• **Passage proposé**
'''

I. La création d’un commissaire aux économies et l’impossible réforme administrative

6Le Gouvernement, en adoptant le 9 octobre 1920 les lignes directrices sur la gestion financière du Reich, avait chargé son ministre des Finances, Joseph Wirth, de s’assurer de la nécessité de toutes les charges et dépenses imputées au budget de l’État. Peu après, sa proposition de désigner un commissaire pour la simplification et la rationalisation de l’administration fut acceptée. À l’automne 1920, un commissaire pour la simplification et la rationalisation de l’administration du Reich fut donc désigné en la personne de Friedrich Carl qui, né à Strasbourg en 1876, avait précédemment travaillé dans l’administration financière alsacienne. Ce commissaire, rattaché au ministre des Finances, devait transposer ses lignes directrices et œuvrer pour une administration économique et efficiente. Il fut très vite désigné sous le nom de « dictateur des finances » et sa mission consista rapidement à formuler des propositions concrètes d’économies susceptibles d’alléger les charges budgétaires. Celles-ci furent présentées au Conseil des ministres dès le mois de décembre 1920 ; le commissaire aux économies conseillait de fusionner les ministères de l’Économie et du Travail en un ministère unique et de supprimer trois autres départements ministériels, dont les attributions auraient été exercées par les ministères épargnés. Il demandait également au Gouvernement d’adopter des lignes directrices définissant l’organisation des départements ministériels. Il souhaitait également l’édiction de principes permettant la mise à la retraite ou le licenciement des employés et fonctionnaires, lesquels étaient donc appelés à faire les frais de la rationalisation administrative.

'''

• **Données fournies**

'''

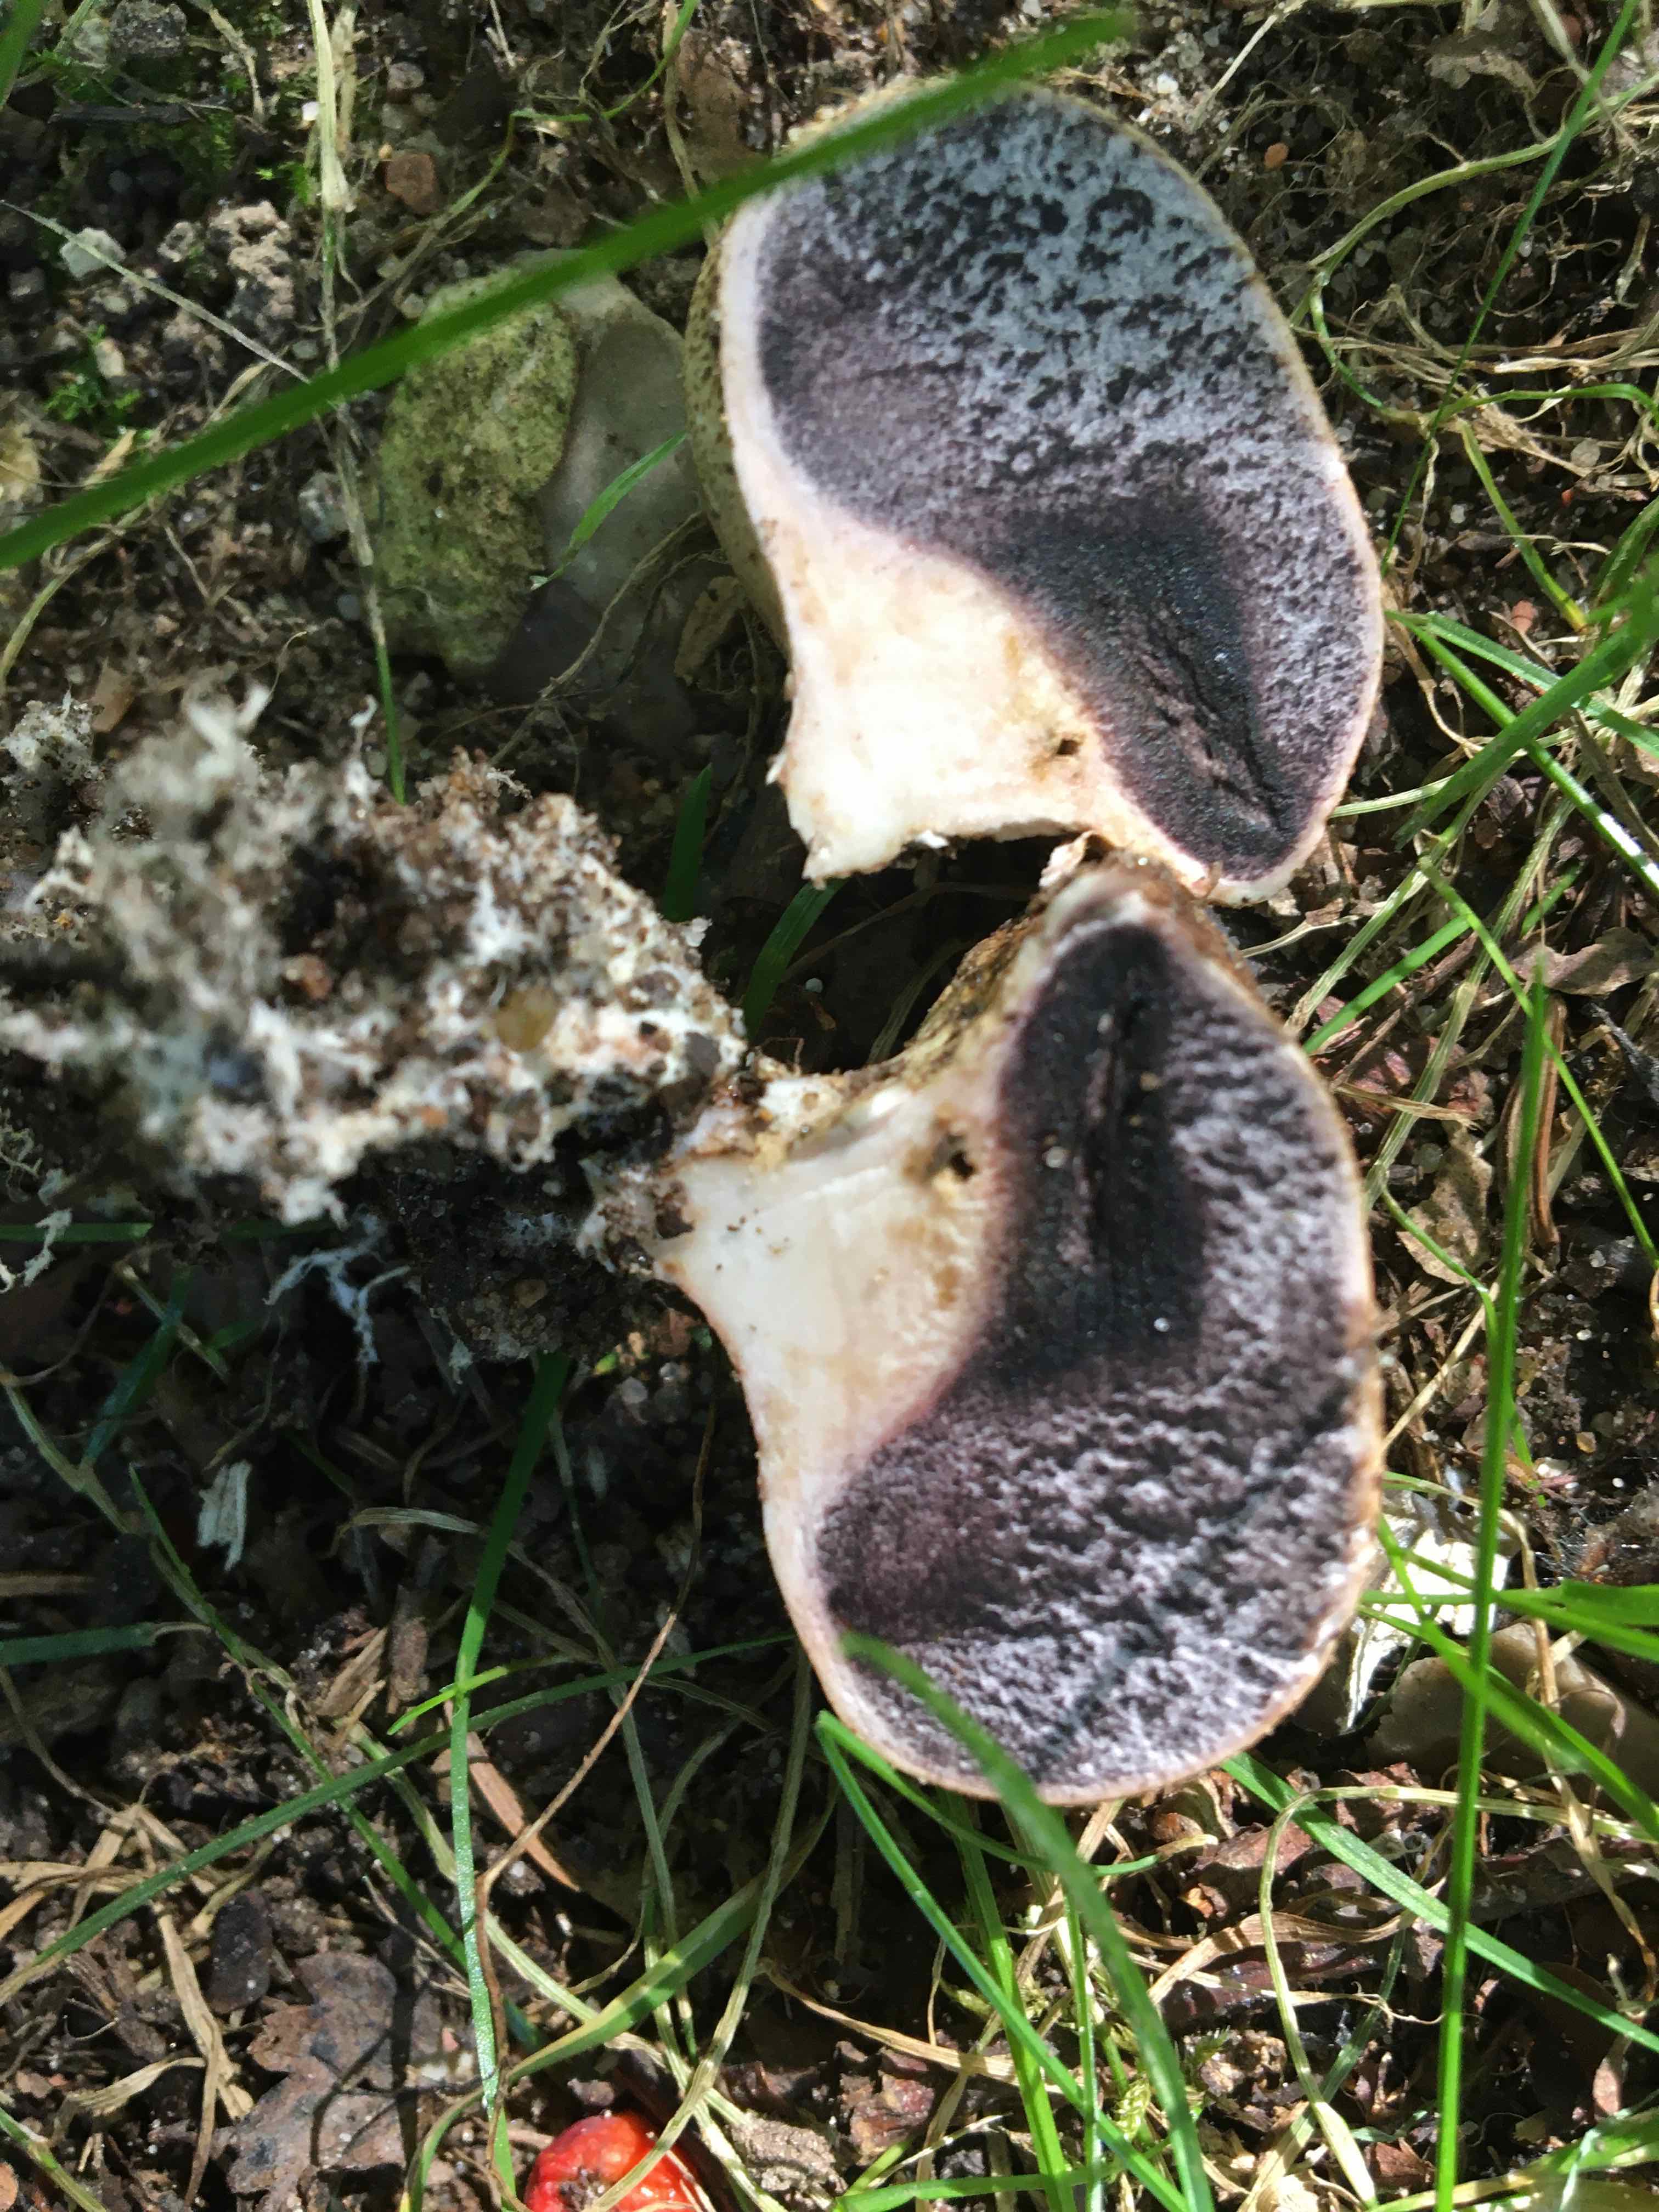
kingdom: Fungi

'''

• **Travail à faire**
1. Selon le passage sur le commissaire aux économies du Reich, dans quelle ville Friedrich Carl est-il né ?
2. Poursuivez le passage sur le commissaire aux économies du Reich à partir de sa dernière phrase.

• **Les réponses**
1. Friedrich Carl est né à Strasbourg.

2.
7Les propositions du commissaire aux économies destinées à alléger les charges budgétaires visaient également à transférer à des organismes privés un certain nombre de missions exercées par la puissance publique, dans le domaine de la culture ou de la recherche scientifique en particulier7. Mais ce rapport, dont les propositions furent jugées radicales et excessives, fut oublié au cours de la trêve de Noël. Son auteur, désavoué, démissionna après que le Gouvernement se fut, le 21 février 1921, prononcé pour la création d’une commission aux économies qui serait placée sous la présidence du ministre de l’Intérieur. Ce changement de rattachement ministériel tient largement au fait que le ministre de l’Intérieur avait été l’un des plus farouches adversaires des propositions formulées par le commissaire à la simplification administrative. Celui-ci refusait un abandon des missions exercées par la puissance publique, mais entendait libérer le budget du Reich par un mouvement massif de décentralisation. Il faut comprendre également que la désignation de cette nouvelle commission était toujours autant de temps de gagné en l’absence de consensus sur la réforme administrative à adopter. En attendant, le Gouvernement demanda donc aux alliés un premier moratoire qui lui fut accordé lors de la conférence de Cannes de janvier 1922, tant il paraissait évident que l’Allemagne se trouvait dans l’incapacité de payer. La conférence de Londres avait, en effet, exigé que l’Allemagne règle dès 1921 3,3 milliards de marks-or au titre des réparations de guerre, dont un milliard pour le 30 mai. Le Reich, ne pouvant verser que 150 millions, finança l’essentiel de cette somme par des bons du Trésor qu’il eut beaucoup de mal à honorer8.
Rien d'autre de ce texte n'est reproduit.